WHAT YOU NEED TO DO:
Convert the text in the records into a Markdown table with two columns, Row and Line, putting each line in its own numbered row and skipping blank lines. Leave the pictures out.

Source data
========================

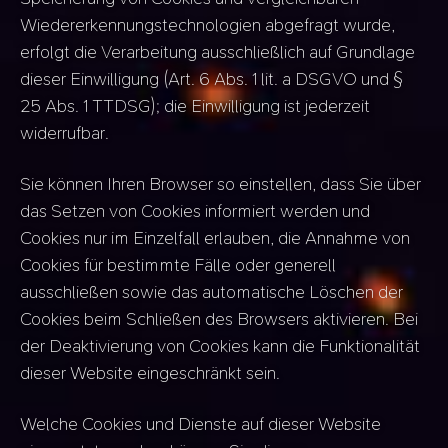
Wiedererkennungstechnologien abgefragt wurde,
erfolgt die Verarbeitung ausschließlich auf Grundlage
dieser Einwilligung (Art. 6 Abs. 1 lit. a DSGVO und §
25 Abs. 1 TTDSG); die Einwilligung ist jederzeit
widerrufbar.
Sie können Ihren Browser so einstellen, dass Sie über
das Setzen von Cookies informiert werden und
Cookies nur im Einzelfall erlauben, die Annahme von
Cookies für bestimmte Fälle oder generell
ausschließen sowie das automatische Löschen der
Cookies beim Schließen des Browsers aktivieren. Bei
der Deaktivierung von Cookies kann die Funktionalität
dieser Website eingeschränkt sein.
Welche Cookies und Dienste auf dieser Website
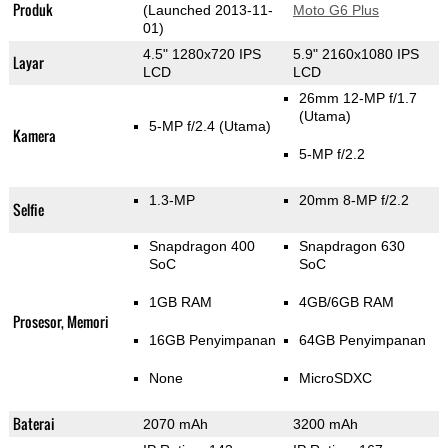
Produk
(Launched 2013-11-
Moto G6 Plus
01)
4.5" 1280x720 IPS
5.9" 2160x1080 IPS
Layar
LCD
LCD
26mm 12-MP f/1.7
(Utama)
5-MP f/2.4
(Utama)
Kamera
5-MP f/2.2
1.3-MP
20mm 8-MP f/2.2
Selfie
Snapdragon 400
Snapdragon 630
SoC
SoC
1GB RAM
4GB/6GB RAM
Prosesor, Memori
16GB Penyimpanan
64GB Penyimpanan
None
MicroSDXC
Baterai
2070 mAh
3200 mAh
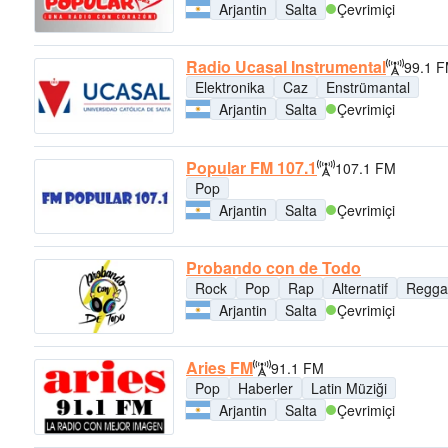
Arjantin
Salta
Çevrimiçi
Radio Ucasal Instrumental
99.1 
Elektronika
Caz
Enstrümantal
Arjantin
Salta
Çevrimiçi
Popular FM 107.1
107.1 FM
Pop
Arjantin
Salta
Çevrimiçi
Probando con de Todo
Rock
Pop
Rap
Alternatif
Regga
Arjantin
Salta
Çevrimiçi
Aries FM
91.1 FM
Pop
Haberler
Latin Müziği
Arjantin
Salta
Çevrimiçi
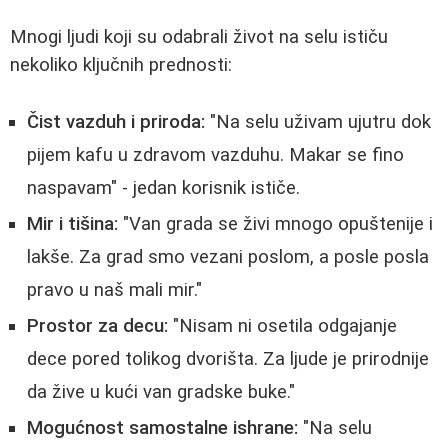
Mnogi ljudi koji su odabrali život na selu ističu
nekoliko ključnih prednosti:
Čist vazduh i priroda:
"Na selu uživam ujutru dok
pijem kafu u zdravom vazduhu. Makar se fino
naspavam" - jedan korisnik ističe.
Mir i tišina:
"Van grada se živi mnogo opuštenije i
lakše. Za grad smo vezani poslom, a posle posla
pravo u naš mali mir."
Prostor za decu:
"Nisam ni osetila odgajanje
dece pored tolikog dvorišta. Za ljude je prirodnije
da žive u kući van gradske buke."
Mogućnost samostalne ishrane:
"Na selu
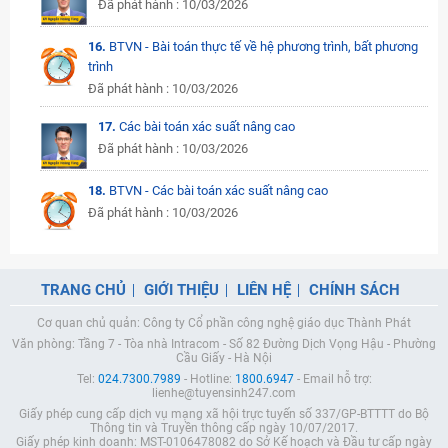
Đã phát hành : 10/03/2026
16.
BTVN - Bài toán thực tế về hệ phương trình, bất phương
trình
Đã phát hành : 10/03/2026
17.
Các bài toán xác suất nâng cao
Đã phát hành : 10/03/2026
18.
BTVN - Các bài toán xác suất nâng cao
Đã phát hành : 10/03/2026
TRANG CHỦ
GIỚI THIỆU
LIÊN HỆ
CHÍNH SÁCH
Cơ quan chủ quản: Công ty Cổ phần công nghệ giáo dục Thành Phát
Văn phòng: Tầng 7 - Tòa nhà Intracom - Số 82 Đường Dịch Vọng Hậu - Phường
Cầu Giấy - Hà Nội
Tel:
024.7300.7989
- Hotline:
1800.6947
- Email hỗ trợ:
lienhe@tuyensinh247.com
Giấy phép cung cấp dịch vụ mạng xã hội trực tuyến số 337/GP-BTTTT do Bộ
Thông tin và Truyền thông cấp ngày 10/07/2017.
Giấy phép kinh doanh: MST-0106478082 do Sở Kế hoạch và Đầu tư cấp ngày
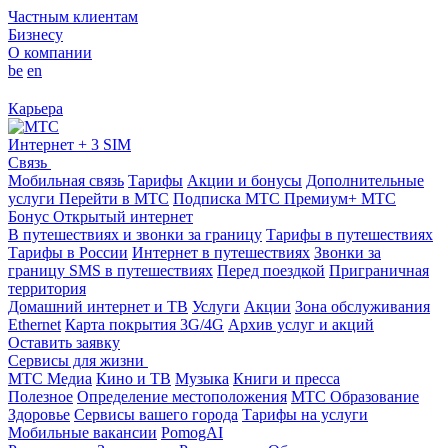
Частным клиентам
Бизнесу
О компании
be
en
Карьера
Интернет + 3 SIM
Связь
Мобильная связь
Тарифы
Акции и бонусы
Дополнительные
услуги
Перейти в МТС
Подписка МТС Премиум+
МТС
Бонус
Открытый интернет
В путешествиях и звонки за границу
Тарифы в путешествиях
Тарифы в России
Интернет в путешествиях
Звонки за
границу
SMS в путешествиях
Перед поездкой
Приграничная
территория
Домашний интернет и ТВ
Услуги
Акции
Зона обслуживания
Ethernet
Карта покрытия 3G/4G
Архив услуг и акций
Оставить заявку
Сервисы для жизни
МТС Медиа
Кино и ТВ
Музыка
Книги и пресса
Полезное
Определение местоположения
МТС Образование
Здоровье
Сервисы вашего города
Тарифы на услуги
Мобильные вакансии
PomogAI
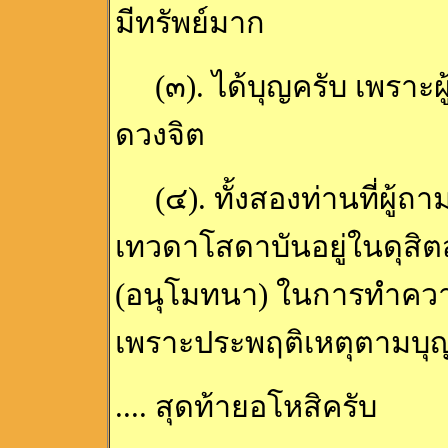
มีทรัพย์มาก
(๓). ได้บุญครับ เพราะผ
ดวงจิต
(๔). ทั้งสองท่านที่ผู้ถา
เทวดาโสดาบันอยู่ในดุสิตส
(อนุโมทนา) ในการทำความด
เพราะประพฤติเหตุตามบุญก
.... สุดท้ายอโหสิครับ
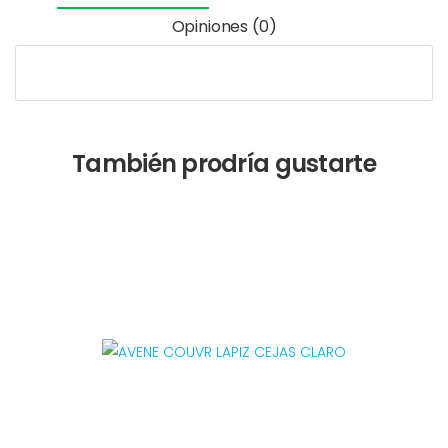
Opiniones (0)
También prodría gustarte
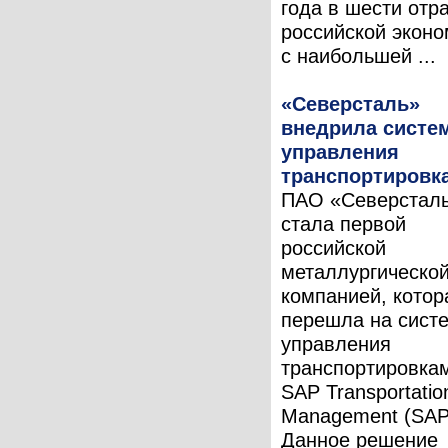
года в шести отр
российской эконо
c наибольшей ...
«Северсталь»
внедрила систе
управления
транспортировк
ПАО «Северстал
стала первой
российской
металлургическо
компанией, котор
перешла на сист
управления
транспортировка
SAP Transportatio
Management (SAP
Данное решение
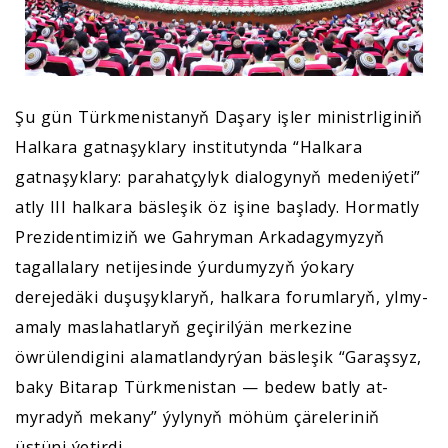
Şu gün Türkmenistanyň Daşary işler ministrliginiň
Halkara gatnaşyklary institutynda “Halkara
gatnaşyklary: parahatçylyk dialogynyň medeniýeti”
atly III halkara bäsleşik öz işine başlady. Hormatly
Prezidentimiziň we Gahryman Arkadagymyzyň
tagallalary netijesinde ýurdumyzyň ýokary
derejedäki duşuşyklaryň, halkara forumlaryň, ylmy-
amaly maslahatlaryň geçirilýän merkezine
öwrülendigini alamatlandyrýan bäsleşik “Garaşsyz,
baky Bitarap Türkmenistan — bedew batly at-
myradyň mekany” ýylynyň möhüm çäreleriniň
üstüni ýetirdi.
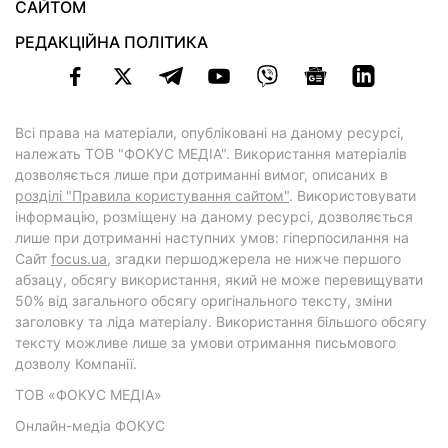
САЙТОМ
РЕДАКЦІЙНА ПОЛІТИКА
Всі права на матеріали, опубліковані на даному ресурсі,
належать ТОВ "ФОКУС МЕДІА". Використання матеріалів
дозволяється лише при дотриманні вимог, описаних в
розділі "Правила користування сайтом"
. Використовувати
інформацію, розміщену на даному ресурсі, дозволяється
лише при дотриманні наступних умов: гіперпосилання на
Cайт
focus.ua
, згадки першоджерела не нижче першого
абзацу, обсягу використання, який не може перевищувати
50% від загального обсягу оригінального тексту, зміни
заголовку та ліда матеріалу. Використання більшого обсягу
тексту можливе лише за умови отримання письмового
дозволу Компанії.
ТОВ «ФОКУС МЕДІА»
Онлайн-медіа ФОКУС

========================

SOLUTION:
| Row | Line |
|---|---|
| 1 | Wiedererkennungstechnologien abgefragt wurde, |
| 2 | erfolgt die Verarbeitung ausschließlich auf Grundlage |
| 3 | dieser Einwilligung (Art. 6 Abs. 1 lit. a DSGVO und § |
| 4 | 25 Abs. 1 TTDSG); die Einwilligung ist jederzeit |
| 5 | widerrufbar. |
| 6 | Sie können Ihren Browser so einstellen, dass Sie über |
| 7 | das Setzen von Cookies informiert werden und |
| 8 | Cookies nur im Einzelfall erlauben, die Annahme von |
| 9 | Cookies für bestimmte Fälle oder generell |
| 10 | ausschließen sowie das automatische Löschen der |
| 11 | Cookies beim Schließen des Browsers aktivieren. Bei |
| 12 | der Deaktivierung von Cookies kann die Funktionalität |
| 13 | dieser Website eingeschränkt sein. |
| 14 | Welche Cookies und Dienste auf dieser Website |
| 15 | Produk |
| 16 | (Launched 2013-11- |
| 17 | Moto G6 Plus |
| 18 | 01) |
| 19 | 4.5" 1280x720 IPS |
| 20 | 5.9" 2160x1080 IPS |
| 21 | Layar |
| 22 | LCD |
| 23 | LCD |
| 24 | 26mm 12-MP f/1.7 |
| 25 | (Utama) |
| 26 | 5-MP f/2.4 |
| 27 | (Utama) |
| 28 | Kamera |
| 29 | 5-MP f/2.2 |
| 30 | 1.3-MP |
| 31 | 20mm 8-MP f/2.2 |
| 32 | Selfie |
| 33 | Snapdragon 400 |
| 34 | Snapdragon 630 |
| 35 | SoC |
| 36 | SoC |
| 37 | 1GB RAM |
| 38 | 4GB/6GB RAM |
| 39 | Prosesor, Memori |
| 40 | 16GB Penyimpanan |
| 41 | 64GB Penyimpanan |
| 42 | None |
| 43 | MicroSDXC |
| 44 | Baterai |
| 45 | 2070 mAh |
| 46 | 3200 mAh |
| 47 | Arjantin |
| 48 | Salta |
| 49 | Çevrimiçi |
| 50 | Radio Ucasal Instrumental |
| 51 | 99.1  |
| 52 | Elektronika |
| 53 | Caz |
| 54 | Enstrümantal |
| 55 | Arjantin |
| 56 | Salta |
| 57 | Çevrimiçi |
| 58 | Popular FM 107.1 |
| 59 | 107.1 FM |
| 60 | Pop |
| 61 | Arjantin |
| 62 | Salta |
| 63 | Çevrimiçi |
| 64 | Probando con de Todo |
| 65 | Rock |
| 66 | Pop |
| 67 | Rap |
| 68 | Alternatif |
| 69 | Regga |
| 70 | Arjantin |
| 71 | Salta |
| 72 | Çevrimiçi |
| 73 | Aries FM |
| 74 | 91.1 FM |
| 75 | Pop |
| 76 | Haberler |
| 77 | Latin Müziği |
| 78 | Arjantin |
| 79 | Salta |
| 80 | Çevrimiçi |
| 81 | Mnogi ljudi koji su odabrali život na selu ističu |
| 82 | nekoliko ključnih prednosti: |
| 83 | Čist vazduh i priroda: |
| 84 | "Na selu uživam ujutru dok |
| 85 | pijem kafu u zdravom vazduhu. Makar se fino |
| 86 | naspavam" - jedan korisnik ističe. |
| 87 | Mir i tišina: |
| 88 | "Van grada se živi mnogo opuštenije i |
| 89 | lakše. Za grad smo vezani poslom, a posle posla |
| 90 | pravo u naš mali mir." |
| 91 | Prostor za decu: |
| 92 | "Nisam ni osetila odgajanje |
| 93 | dece pored tolikog dvorišta. Za ljude je prirodnije |
| 94 | da žive u kući van gradske buke." |
| 95 | Mogućnost samostalne ishrane: |
| 96 | "Na selu |
| 97 | Đã phát hành : 10/03/2026 |
| 98 | 16. |
| 99 | BTVN - Bài toán thực tế về hệ phương trình, bất phương |
| 100 | trình |
| 101 | Đã phát hành : 10/03/2026 |
| 102 | 17. |
| 103 | Các bài toán xác suất nâng cao |
| 104 | Đã phát hành : 10/03/2026 |
| 105 | 18. |
| 106 | BTVN - Các bài toán xác suất nâng cao |
| 107 | Đã phát hành : 10/03/2026 |
| 108 | TRANG CHỦ |
| 109 | GIỚI THIỆU |
| 110 | LIÊN HỆ |
| 111 | CHÍNH SÁCH |
| 112 | Cơ quan chủ quản: Công ty Cổ phần công nghệ giáo dục Thành Phát |
| 113 | Văn phòng: Tầng 7 - Tòa nhà Intracom - Số 82 Đường Dịch Vọng Hậu - Phường |
| 114 | Cầu Giấy - Hà Nội |
| 115 | Tel: |
| 116 | 024.7300.7989 |
| 117 | - Hotline: |
| 118 | 1800.6947 |
| 119 | - Email hỗ trợ: |
| 120 | lienhe@tuyensinh247.com |
| 121 | Giấy phép cung cấp dịch vụ mạng xã hội trực tuyến số 337/GP-BTTTT do Bộ |
| 122 | Thông tin và Truyền thông cấp ngày 10/07/2017. |
| 123 | Giấy phép kinh doanh: MST-0106478082 do Sở Kế hoạch và Đầu tư cấp ngày |
| 124 | Частным клиентам |
| 125 | Бизнесу |
| 126 | О компании |
| 127 | be |
| 128 | en |
| 129 | Карьера |
| 130 | Интернет + 3 SIM |
| 131 | Связь |
| 132 | Мобильная связь |
| 133 | Тарифы |
| 134 | Акции и бонусы |
| 135 | Дополнительные |
| 136 | услуги |
| 137 | Перейти в МТС |
| 138 | Подписка МТС Премиум+ |
| 139 | МТС |
| 140 | Бонус |
| 141 | Открытый интернет |
| 142 | В путешествиях и звонки за границу |
| 143 | Тарифы в путешествиях |
| 144 | Тарифы в России |
| 145 | Интернет в путешествиях |
| 146 | Звонки за |
| 147 | границу |
| 148 | SMS в путешествиях |
| 149 | Перед поездкой |
| 150 | Приграничная |
| 151 | территория |
| 152 | Домашний интернет и ТВ |
| 153 | Услуги |
| 154 | Акции |
| 155 | Зона обслуживания |
| 156 | Ethernet |
| 157 | Карта покрытия 3G/4G |
| 158 | Архив услуг и акций |
| 159 | Оставить заявку |
| 160 | Сервисы для жизни |
| 161 | МТС Медиа |
| 162 | Кино и ТВ |
| 163 | Музыка |
| 164 | Книги и пресса |
| 165 | Полезное |
| 166 | Определение местоположения |
| 167 | МТС Образование |
| 168 | Здоровье |
| 169 | Сервисы вашего города |
| 170 | Тарифы на услуги |
| 171 | Мобильные вакансии |
| 172 | PomogAI |
| 173 | มีทรัพย์มาก |
| 174 | (๓). ได้บุญครับ เพราะผ |
| 175 | ดวงจิต |
| 176 | (๔). ทั้งสองท่านที่ผู้ถา |
| 177 | เทวดาโสดาบันอยู่ในดุสิตส |
| 178 | (อนุโมทนา) ในการทำความด |
| 179 | เพราะประพฤติเหตุตามบุญก |
| 180 | .... สุดท้ายอโหสิครับ |
| 181 | Opiniones (0) |
| 182 | También prodría gustarte |
| 183 | года в шести отр |
| 184 | российской эконо |
| 185 | c наибольшей ... |
| 186 | «Северсталь» |
| 187 | внедрила систе |
| 188 | управления |
| 189 | транспортировк |
| 190 | ПАО «Северстал |
| 191 | стала первой |
| 192 | российской |
| 193 | металлургическо |
| 194 | компанией, котор |
| 195 | перешла на сист |
| 196 | управления |
| 197 | транспортировка |
| 198 | SAP Transportatio |
| 199 | Management (SAP |
| 200 | Данное решение |
| 201 | Şu gün Türkmenistanyň Daşary işler ministrliginiň |
| 202 | Halkara gatnaşyklary institutynda “Halkara |
| 203 | gatnaşyklary: parahatçylyk dialogynyň medeniýeti” |
| 204 | atly III halkara bäsleşik öz işine başlady. Hormatly |
| 205 | Prezidentimiziň we Gahryman Arkadagymyzyň |
| 206 | tagallalary netijesinde ýurdumyzyň ýokary |
| 207 | derejedäki duşuşyklaryň, halkara forumlaryň, ylmy- |
| 208 | amaly maslahatlaryň geçirilýän merkezine |
| 209 | öwrülendigini alamatlandyrýan bäsleşik “Garaşsyz, |
| 210 | baky Bitarap Türkmenistan — bedew batly at- |
| 211 | myradyň mekany” ýylynyň möhüm çäreleriniň |
| 212 | üstüni ýetirdi. |
| 213 | САЙТОМ |
| 214 | РЕДАКЦІЙНА ПОЛІТИКА |
| 215 | Всі права на матеріали, опубліковані на даному ресурсі, |
| 216 | належать ТОВ "ФОКУС МЕДІА". Використання матеріалів |
| 217 | дозволяється лише при дотриманні вимог, описаних в |
| 218 | розділі "Правила користування сайтом" |
| 219 | . Використовувати |
| 220 | інформацію, розміщену на даному ресурсі, дозволяється |
| 221 | лише при дотриманні наступних умов: гіперпосилання на |
| 222 | Cайт |
| 223 | focus.ua |
| 224 | , згадки першоджерела не нижче першого |
| 225 | абзацу, обсягу використання, який не може перевищувати |
| 226 | 50% від загального обсягу оригінального тексту, зміни |
| 227 | заголовку та ліда матеріалу. Використання більшого обсягу |
| 228 | тексту можливе лише за умови отримання письмового |
| 229 | дозволу Компанії. |
| 230 | ТОВ «ФОКУС МЕДІА» |
| 231 | Онлайн-медіа ФОКУС |